Despite expanding to a wider audience the academy has been known for giving the award for best picture to films that have been produced in the United States. To no avail, 2010 was a year devoted to harboring sequels and remakes. As a result, it was a major surprise that the Academy of Motion Pictures Arts and Sciences (AMPAS) awarded “The King’s Speech” with the coveted Academy Award for Best Picture at the 83rd Academy Awards.
Directed by Tom Hopper, the British historical drama tells the story of King George VI (played by Colin Firth), who with the help of a speech therapist named Lionel Logue (played by Geoffrey Rush) overcomes a stuttering problem to lead his country in the hostile environment that was World War II.
Even with a well-rounded cast and various accolades from all parts of the world, “The King’s Speech” was among those that Director Steven Spielberg considered to be in the same list as “The Grapes of Wrath,” “Citizen Kane,” “The Graduate,” and “Raging Bull.” Nevertheless, Tom Hopper’s film out-shined the nine other films nominated for the award.
What makes the film’s awarding so special is that it became the third motion picture in over 10 years to have won the coveted best picture award with an original screenplay.

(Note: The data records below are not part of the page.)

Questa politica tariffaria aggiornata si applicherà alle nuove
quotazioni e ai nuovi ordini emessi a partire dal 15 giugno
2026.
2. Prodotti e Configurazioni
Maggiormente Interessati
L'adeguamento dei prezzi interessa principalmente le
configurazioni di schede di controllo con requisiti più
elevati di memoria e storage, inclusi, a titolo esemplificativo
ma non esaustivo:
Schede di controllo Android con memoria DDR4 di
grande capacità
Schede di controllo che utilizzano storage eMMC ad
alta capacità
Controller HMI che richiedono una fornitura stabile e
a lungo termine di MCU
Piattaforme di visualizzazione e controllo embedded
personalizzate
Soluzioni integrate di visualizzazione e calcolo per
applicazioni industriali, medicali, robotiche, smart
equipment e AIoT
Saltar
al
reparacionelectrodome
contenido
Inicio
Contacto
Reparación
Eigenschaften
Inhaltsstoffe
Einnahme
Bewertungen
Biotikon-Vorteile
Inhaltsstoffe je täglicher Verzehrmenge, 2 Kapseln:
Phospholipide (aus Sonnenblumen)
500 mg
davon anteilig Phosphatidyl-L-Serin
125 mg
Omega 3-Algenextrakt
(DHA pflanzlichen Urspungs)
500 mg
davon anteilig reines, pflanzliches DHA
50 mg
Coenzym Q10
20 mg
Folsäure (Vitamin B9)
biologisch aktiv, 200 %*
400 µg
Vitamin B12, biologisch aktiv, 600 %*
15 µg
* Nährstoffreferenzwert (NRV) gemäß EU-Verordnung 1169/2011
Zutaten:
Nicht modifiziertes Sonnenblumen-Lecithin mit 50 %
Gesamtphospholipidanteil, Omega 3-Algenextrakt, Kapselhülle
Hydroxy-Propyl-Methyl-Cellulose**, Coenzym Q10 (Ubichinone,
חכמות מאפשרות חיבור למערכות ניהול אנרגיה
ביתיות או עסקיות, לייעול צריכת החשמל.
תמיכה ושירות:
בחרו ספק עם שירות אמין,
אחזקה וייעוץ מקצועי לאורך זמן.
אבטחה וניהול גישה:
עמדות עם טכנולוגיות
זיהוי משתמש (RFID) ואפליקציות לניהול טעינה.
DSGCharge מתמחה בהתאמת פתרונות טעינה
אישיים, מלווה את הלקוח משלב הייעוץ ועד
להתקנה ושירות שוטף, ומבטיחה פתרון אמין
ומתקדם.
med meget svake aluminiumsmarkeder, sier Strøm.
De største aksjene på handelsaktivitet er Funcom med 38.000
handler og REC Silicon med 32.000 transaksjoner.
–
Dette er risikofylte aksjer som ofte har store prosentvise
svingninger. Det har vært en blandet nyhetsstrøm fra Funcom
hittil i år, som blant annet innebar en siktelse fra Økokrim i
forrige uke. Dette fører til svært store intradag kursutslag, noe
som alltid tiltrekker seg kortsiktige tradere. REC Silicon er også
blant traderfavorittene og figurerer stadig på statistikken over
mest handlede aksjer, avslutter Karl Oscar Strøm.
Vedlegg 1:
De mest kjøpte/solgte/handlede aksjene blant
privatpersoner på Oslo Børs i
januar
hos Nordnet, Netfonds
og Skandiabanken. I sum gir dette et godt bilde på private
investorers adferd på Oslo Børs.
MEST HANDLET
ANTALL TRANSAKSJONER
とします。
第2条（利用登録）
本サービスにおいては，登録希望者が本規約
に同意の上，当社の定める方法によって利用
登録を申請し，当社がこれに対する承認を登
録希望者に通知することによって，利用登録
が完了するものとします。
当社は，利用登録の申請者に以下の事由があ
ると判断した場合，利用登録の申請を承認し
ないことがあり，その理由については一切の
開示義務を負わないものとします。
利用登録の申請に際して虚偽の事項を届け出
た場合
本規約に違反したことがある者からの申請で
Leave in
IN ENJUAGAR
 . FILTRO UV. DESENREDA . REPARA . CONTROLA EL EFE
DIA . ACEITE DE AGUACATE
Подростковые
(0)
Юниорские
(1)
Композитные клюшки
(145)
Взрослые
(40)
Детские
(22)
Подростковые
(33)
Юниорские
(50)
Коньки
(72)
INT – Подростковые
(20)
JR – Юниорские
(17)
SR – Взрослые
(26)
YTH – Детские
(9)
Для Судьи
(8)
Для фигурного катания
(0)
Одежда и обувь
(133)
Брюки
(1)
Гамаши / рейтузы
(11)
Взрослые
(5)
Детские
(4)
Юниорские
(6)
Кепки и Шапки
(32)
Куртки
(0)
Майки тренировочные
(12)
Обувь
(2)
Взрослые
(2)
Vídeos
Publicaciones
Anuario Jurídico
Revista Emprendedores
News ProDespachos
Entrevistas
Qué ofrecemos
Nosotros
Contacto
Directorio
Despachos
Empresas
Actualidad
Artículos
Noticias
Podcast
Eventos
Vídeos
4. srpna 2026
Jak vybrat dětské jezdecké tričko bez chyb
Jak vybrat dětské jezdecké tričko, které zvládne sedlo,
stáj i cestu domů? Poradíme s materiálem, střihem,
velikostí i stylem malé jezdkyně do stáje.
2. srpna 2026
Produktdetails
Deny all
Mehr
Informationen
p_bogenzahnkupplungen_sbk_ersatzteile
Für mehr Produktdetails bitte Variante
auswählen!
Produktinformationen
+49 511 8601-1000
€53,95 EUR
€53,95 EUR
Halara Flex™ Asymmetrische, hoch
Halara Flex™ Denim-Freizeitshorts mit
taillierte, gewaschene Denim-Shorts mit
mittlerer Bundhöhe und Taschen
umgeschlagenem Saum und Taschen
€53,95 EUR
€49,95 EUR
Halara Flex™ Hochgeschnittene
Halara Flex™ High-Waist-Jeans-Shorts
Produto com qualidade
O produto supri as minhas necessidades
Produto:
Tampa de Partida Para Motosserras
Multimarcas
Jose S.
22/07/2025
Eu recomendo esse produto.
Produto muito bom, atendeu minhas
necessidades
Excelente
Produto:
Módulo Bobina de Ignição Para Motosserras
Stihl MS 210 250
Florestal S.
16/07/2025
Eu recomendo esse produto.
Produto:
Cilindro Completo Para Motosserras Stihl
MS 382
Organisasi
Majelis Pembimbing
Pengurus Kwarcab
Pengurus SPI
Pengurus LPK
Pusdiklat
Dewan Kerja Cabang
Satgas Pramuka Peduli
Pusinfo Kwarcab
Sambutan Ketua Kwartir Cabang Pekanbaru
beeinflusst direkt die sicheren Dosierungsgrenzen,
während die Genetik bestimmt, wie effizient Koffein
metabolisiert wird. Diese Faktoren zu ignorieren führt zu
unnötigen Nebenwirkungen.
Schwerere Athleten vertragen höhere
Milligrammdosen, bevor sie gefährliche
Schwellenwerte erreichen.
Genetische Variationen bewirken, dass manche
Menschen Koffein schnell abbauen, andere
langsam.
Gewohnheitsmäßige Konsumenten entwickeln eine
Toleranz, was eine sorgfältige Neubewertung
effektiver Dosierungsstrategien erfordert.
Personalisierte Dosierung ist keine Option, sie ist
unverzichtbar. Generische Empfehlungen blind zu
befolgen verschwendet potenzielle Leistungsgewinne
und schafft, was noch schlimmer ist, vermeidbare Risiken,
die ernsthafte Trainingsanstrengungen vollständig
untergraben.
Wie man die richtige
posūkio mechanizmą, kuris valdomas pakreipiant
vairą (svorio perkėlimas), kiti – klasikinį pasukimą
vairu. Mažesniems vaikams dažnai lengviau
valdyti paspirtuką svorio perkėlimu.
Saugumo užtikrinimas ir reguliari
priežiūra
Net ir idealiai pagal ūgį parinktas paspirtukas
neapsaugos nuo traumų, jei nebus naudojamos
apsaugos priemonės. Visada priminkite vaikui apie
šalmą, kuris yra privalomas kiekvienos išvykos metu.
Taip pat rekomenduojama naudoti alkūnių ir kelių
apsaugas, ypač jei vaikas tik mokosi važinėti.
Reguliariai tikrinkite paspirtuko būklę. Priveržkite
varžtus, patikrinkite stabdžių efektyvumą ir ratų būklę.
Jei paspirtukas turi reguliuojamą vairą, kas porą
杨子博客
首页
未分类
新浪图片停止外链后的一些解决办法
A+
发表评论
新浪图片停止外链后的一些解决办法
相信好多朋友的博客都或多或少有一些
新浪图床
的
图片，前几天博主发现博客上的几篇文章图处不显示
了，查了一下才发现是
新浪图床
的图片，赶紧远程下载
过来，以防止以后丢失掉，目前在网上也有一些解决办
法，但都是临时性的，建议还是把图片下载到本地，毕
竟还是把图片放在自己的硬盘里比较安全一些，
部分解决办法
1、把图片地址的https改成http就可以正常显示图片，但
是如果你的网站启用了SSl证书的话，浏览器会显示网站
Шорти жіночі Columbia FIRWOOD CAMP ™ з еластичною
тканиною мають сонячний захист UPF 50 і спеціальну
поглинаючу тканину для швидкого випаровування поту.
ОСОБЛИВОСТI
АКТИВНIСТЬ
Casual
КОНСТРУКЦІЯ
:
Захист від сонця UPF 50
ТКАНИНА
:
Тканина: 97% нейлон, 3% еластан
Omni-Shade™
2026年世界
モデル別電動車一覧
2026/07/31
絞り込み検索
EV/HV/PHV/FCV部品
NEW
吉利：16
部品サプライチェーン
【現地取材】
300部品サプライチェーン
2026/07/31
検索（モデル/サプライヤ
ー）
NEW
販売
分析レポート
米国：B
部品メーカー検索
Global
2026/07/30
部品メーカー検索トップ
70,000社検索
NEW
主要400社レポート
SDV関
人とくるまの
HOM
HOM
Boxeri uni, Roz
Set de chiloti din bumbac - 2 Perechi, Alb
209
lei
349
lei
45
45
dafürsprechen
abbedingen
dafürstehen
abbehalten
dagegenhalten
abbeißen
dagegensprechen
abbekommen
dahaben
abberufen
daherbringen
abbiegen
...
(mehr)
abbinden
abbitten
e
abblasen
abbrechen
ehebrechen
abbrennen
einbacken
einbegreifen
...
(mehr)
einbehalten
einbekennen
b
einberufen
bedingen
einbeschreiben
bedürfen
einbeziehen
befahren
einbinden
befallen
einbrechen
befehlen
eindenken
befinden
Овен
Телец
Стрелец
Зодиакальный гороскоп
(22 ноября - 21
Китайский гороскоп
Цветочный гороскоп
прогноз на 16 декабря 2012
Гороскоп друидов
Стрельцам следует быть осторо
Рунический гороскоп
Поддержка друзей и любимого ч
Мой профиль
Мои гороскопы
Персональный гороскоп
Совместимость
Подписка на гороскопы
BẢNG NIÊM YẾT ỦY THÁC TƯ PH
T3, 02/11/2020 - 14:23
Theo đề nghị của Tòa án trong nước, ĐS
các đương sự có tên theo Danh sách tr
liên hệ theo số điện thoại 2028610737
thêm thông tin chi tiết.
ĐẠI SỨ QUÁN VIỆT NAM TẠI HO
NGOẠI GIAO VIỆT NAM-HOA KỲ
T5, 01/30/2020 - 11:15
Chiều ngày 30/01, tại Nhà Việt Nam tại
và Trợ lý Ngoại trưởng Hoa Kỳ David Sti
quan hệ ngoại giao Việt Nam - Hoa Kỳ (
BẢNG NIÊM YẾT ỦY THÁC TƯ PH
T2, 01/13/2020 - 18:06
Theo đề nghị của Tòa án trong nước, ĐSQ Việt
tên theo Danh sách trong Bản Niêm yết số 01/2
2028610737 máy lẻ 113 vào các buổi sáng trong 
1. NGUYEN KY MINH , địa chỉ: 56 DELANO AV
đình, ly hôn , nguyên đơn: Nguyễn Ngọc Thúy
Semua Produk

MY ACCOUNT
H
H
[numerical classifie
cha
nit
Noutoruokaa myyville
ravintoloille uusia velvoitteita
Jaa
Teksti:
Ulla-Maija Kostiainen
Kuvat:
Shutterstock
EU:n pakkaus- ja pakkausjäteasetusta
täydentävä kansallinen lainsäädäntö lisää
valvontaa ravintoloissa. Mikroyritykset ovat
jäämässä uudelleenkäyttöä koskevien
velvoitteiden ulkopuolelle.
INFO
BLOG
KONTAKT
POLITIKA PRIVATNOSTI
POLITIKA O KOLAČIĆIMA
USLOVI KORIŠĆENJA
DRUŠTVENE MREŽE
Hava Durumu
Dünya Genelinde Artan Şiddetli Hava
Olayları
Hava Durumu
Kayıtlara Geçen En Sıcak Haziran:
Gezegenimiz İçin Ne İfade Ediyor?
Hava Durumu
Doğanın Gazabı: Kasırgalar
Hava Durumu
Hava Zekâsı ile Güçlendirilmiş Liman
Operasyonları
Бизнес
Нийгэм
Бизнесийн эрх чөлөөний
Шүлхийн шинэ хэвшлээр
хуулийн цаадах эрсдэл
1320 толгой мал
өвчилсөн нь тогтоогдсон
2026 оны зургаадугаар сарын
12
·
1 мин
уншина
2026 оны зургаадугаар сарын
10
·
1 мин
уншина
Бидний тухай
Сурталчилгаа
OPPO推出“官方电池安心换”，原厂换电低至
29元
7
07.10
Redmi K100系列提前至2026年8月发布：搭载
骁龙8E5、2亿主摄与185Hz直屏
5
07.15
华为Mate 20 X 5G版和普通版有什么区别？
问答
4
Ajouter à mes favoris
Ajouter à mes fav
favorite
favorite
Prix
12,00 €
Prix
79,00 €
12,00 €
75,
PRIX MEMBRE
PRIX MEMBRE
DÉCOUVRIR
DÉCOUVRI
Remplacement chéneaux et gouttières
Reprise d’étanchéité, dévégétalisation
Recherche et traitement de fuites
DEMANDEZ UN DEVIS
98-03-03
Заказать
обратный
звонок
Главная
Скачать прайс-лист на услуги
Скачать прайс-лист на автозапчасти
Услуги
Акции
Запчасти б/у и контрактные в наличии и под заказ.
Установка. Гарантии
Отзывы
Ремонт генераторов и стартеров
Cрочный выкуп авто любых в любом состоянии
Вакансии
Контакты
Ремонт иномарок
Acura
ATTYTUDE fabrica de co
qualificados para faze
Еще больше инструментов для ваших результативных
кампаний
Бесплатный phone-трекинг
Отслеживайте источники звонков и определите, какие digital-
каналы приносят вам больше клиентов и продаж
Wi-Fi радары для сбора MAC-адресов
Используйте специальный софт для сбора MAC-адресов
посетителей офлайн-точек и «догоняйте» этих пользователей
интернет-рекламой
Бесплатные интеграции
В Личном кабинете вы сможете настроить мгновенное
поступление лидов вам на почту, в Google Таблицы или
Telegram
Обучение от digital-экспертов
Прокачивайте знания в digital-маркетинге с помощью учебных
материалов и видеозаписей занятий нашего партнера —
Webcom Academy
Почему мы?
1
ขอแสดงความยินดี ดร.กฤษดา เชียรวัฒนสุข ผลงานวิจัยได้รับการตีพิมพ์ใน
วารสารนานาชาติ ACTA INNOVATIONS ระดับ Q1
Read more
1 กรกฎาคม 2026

At a time where remakes and sequels are the big cash grabbers at the box office, “The King’s Speech” provides the film industry with a new outlook into the works of creative screenwriters.
The film also took the awards for Best Director in a motion picture and Actor in a Leading Role. Surprisingly, this marks the first time a director and actor born outside the United States have won these awards on the same night since Geoffrey Rush and Anthony Minghella won in 1996.
After snubbing directors such Guillermo del Torro and actor’s such as Peter O’Toole from these awards, the academy has finally realized that an international presence is very significant in the film industry.
Ultimately, this victory serves audiences and up-in-coming film-makers around the country a reason to rejoice the dedication and hard work presented by these gifted artists. For a film that had a decent box office run in America, this uplifting tale of friendship and perseverance allowed moviegoers across the nation to see a different side to the underdog story. Hopefully, with four well deserved academy awards, “The King’s Speech” is able to inspire a generation of aspiring international filmmakers.